Living in Phoenix, I have had no need to use Mountain Mode until today when I had to drive to Show Low. I hadn't realized just how critical it is to use Mountain Mode when driving in the mountains. I assumed the engine generator would take care of my needs on this trip. I was wrong.
Driving across the Valley, I used up all the traction battery power, and as I started up the mountain with the engine running things were fine for a bit, then the "Propulsion Power is Reduced" message came up and the car slowed, then slowed some more, then I had to pull over and stop. Having read related posts on this forum I knew what was happening, so didn't panic. Put it in Mountain Mode, waited just a couple of minutes for some battery charge, then all was well. Carried on the trip with no further concerns.
Once again, the Chevy engineers knew what they were doing in the design of the car to include Mountain Mode. Once again, however, it goes to show that driving a Volt requires some understanding of how it works.
I understand the Gen II cars have more power available from the engine generator such that Mountain Mode isn't really necessary. Yet another reason to lust after a Gen II Volt.

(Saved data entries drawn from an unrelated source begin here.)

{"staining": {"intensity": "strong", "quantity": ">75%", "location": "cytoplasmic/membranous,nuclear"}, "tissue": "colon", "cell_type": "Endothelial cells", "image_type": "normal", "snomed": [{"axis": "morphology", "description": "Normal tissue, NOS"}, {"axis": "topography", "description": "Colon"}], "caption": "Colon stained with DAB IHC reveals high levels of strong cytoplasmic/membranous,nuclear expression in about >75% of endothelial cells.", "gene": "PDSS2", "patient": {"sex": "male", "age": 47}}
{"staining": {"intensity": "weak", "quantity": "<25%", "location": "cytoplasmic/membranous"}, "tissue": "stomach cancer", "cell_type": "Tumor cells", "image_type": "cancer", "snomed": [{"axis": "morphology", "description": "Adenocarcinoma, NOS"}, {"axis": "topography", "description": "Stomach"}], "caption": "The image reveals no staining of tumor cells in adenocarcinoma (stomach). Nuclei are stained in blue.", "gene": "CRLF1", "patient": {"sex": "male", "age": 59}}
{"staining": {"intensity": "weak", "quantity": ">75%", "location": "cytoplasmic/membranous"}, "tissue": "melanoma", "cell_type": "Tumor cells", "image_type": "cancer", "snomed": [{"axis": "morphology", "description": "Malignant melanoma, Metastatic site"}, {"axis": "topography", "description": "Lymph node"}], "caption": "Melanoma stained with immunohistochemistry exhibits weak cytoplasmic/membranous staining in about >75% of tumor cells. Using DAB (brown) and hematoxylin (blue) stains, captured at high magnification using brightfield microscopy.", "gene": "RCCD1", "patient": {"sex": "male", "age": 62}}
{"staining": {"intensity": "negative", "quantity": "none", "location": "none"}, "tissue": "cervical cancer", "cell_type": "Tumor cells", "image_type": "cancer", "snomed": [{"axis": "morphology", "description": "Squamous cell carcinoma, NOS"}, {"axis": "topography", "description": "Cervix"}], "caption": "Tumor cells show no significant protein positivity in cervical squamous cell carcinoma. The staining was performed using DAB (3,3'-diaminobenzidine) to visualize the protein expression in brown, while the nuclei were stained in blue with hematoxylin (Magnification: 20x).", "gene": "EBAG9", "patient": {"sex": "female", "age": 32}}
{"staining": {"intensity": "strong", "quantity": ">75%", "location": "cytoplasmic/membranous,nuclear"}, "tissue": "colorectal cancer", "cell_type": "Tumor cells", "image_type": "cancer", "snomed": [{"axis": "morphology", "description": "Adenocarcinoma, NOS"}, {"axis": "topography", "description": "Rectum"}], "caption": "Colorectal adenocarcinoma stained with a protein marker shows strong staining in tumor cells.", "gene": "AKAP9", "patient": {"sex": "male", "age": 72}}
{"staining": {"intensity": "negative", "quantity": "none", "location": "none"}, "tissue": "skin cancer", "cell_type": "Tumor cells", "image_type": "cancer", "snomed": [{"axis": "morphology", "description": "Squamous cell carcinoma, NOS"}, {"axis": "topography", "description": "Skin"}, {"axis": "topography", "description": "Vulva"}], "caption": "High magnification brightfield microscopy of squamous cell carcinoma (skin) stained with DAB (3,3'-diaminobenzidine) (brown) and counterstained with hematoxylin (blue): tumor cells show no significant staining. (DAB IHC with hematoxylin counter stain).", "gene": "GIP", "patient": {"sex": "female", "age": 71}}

Use Mountain Mode prior to
climbing long, steep grades in
mountainous areas. Be sure to
engage Mountain Mode before
starting to climb. Mountain Mode
reduces electric range and power
but may be needed to maintain
speeds above 96 km/h (60 mph)
when climbing grades of 5% or
I didn't know it would run the engine while sitting still and build up a charge.
If you were out of battery anyway you'd need to pull over and let it charge before going up a grade?
They say put it in MM before needing it, but if you were on the freeway, might take a while to build up while driving...
Curious to see what it does when using MM on battery.